(Tasks to perform):
**A)** In the Sony camera excerpt, how many more pixels does the camera use to describe the image?
**B)** Write the next part of the Sony camera excerpt, picking up after its final sentence.

** start Excerpt **

By rights, there really is no reason you can not expect a superior looking image from this SONY camera. It uses 15% more pixels to describe the image and that can only mean more flexibility in tuning it up. It's quick and rather simple to use, in the long run... which cuts down the overhead on any shoot. That's a marked improvement, in my book. It ALSO has a much larger LCD on the rear... which is terriffic to quickly determine if you acheived the image you were looking for.

If you don't need the 5-fps shutter or extended burst... or ISO-3200 :rolleyes: ... which many (95%) rarely use... this is a great idea. Older Minolta-glass is readily available and effectively a lot cheaper to purchase than Canon-glass. It is also looking quite sharp and the added attraction of stabilzation with, now get this, every lens.

** end Excerpt **
** start Data records **

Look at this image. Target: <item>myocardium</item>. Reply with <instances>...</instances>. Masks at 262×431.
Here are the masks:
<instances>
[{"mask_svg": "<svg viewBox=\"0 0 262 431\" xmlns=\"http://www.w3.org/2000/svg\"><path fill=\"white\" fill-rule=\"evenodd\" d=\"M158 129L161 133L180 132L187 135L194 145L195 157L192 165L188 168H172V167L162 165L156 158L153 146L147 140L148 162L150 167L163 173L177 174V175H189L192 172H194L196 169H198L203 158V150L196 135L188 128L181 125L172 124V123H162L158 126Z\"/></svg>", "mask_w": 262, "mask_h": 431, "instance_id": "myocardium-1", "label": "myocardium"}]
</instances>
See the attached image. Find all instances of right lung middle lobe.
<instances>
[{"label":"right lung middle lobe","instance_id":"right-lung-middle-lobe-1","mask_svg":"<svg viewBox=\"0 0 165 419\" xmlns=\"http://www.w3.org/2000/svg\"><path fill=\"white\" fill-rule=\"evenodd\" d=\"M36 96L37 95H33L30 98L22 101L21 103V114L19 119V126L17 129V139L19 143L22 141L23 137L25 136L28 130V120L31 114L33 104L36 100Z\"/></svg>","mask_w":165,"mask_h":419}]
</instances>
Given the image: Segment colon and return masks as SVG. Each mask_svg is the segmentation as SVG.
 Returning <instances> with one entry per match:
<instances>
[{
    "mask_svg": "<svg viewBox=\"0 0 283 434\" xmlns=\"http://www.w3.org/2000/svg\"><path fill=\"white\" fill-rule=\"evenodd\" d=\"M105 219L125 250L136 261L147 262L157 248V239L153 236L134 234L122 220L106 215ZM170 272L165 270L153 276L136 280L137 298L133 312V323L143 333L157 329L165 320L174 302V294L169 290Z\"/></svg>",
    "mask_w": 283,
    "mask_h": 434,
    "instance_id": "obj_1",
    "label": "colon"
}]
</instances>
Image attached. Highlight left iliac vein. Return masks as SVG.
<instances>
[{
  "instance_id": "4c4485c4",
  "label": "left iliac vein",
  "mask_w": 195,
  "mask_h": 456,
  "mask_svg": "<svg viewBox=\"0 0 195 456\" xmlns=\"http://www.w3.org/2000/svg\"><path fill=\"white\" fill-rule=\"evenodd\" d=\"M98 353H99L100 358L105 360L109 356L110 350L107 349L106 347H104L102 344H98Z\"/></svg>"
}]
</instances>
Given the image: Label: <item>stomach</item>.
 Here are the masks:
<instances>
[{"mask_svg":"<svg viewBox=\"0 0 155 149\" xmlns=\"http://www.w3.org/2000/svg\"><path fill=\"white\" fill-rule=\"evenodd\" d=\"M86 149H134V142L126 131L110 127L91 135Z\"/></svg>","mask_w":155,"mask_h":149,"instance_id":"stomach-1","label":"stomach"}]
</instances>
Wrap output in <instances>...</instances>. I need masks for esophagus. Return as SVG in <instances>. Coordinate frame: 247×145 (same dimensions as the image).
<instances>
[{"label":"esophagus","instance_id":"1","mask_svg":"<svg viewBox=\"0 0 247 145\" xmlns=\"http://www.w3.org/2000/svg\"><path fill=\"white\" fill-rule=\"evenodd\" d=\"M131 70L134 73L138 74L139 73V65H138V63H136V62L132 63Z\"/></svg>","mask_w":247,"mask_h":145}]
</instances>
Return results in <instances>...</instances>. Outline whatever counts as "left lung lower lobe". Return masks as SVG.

** end Data records **

(Answers):
**A)** 15% more pixels.

**B)**
C'mon... what's not to like? :eek: Get your hands on one and shoot it. It is the only way to...


08-08-2006, 02:09 PM

After several moments of trial and error... I reshot the 50mm vs 50mm lens. Distance... 10 feet and these are crops. After adjusting for color temperature (2800K), the shutter was released...

First, the Canon EOS 20D w/ Canon EF 50mm f/1.8 II

EXIF: 72 dpi Bit depth 24 Canon EOS 20D 50mm f/4.5 1/13th-sec ISO-400 Pattern metering Ap

Then, I reshot the SONY A100 w/ Minolta 50mm f/1.7 AF

EXIF: 72 dpi Bit depth 24 SONY DSLR-A100 50mm f/4.5 1/2-sec ISO-400 Pattern metering Ap

This is far more... to the point and, yes, tripod shot for both! :cool: Again, you can easily see the Canon's 1.6x vs the SONY's 1.5x DCF at play, here, after resizing to compensate for the different sized sensor output. Again... a sharper image from the Minolta-glass. Anyone wanna donate a Canon EF 50mm f/1.4 to the cause? LOL

08-08-2006, 09:00 PM
In an effort to define the "limitations" of the SONY A100... I rigged up the Ozunon 70-210mm f/4.5 AF and I pitted it up against the Canon EOS 20D w/ the EF 70-200mm f/2.8L IS USM

Yeah, real "David vs Goliath" special. Wanna see...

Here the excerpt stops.